Devido ao estado agravado em que estavam seus órgãos, Saionara teve de se submeter a uma ileostomia, cirurgia que exterioriza a parte final do intestino delgado e a liga à bolsa coletora.

Cirurgia bariátrica

"Depois da cirurgia, a primeira coisa que fiz foi dar um sorriso e agradecer a Deus por ter me deixado viver. Logo depois, coloquei a mão na barriga e disse pra mim mesma: 'Vamos lá, Saionara, vencer mais essa''", lembra. 

Após 28 dias de internação e um longo período de adaptação, a jovem descobriu que não poderia fazer a cirurgia para retirar a bolsa, já que estava muito acima do peso. Foi então que o médico sugeriu a cirurgia bariátrica.

A catarinense foi contra e tentou outros métodos para emagrecer, incluindo o uso de medicamentos. Porém, sem ter sucesso, ela acabou optando pela redução de estômago e teve a sorte de contar com pessoas que a ajudaram a fazer o procedimento rapidamente com um médico de Curitiba (PR), visto que a rede pública tinha uma longa fila de espera.

Segunda gestação

A cirurgia foi um sucesso, e a jovem e seu marido voltaram para casa, esperançosos na recuperação.

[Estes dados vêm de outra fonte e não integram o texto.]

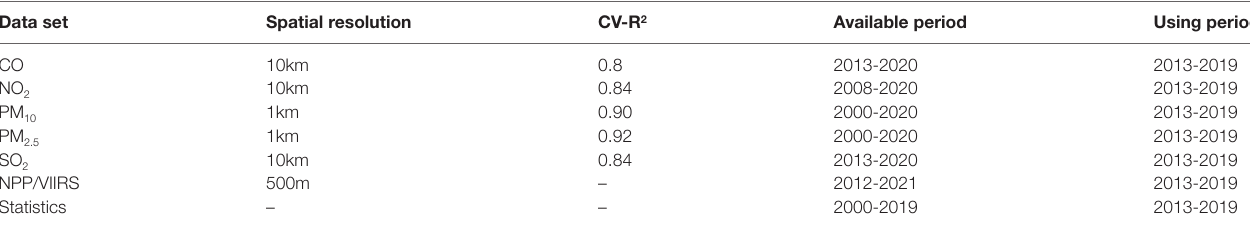
TABLE 1 | Summary of data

Porém, dois meses, receberam uma notícia inacreditável: Saionara engravidou novamente.

"Foi um desespero total, pois não imaginávamos e nem podíamos [devido às cirurgias recentes]. Como isso poderia acontecer se eu me cuidava?", questionou-se.

Após uma gestação bem assistida, foi realizada uma cesariana amparada por mais de quatro especialistas, devido ao quadro pós-ileostomia e bariátrica. 

Sua filha nasceu prematura, mas cheia de saúde. "Foi tudo perfeito. Tivemos alta e viemos pra casa: eu, minha princesa e minha 'bolsa'. Minha família cuidou muito de mim e é nela que encontro forças todos os dias pra continuar essa jornada", emociona-se. 

Vitória

Hoje, a jovem leva uma vida normal e aguarda a cirurgia para retirada da bolsa. "Sigo feliz, pois Deus me deu a oportunidade de viver e conceber 2 filhos lindos e maravilhosos", diz.

"Acredito que exista um tempo determinado para tudo, então estou vivendo meu hoje e curtindo minha família da melhor forma possível", explica ela, que está em discussão legal com o hospital em que ocorreu o parto de seu primeiro filho.

O que é violência obstétrica?

Qualquer ato que não seja preconizado pelos princípios de humanização e evidências científicas é considerado violência obstétrica. Ela ocorre durante procedimentos inerentes à gestação.

Alguns exemplos são: agressões verbais ou físicas, recusa de atendimento, jejum desnecessário, episiotomia (corte entre o ânus e a vagina), amarrar a parturiente, excesso de exames de toque, impedir a presença de acompanhante, fazer procedimentos sem o consentimento da mãe, separar mãe de filho após o nascimento ou fazer comentários constrangedores que discriminem sexo, raça ou tipo físico.

Como denunciar?

A denúncia pode ser feita na Defensoria Pública do município, onde deve ser entregue cópia do prontuário médico, que é um documento que registra todos os procedimentos pelos quais a mulher foi submetida na maternidade ou hospital.

Essa prova pode ser obtida com setor administrativo da instituição sob o custo somente das cópia das folhas.

Como se proteger?

Em primeiro lugar é necessário que a mulher e seu acompanhante se informem e estudem o processo do nascimento antes de darem entrada no hospital, a fim de tentarem se prevenir de quaisquer abusos. Há grupos de apoio gratuitos que auxiliam essa tarefa.

Também é recomendado buscar uma equipe humanizada e analisar a conduta dos profissionais desde o pré-natal.

Finalmente, deve-se escrever um plano de parto, documento que especifica o tipo de parto desejado pela parturiente, seu direito a acompanhante, os procedimentos aos quais aceita ser submetida e outros detalhes de igual importância.

O obstetra responsável deve assinar que recebeu e concorda com o documento antecipadamente. Se ele recusar, converse com a direção da maternidade ou busque outro médico.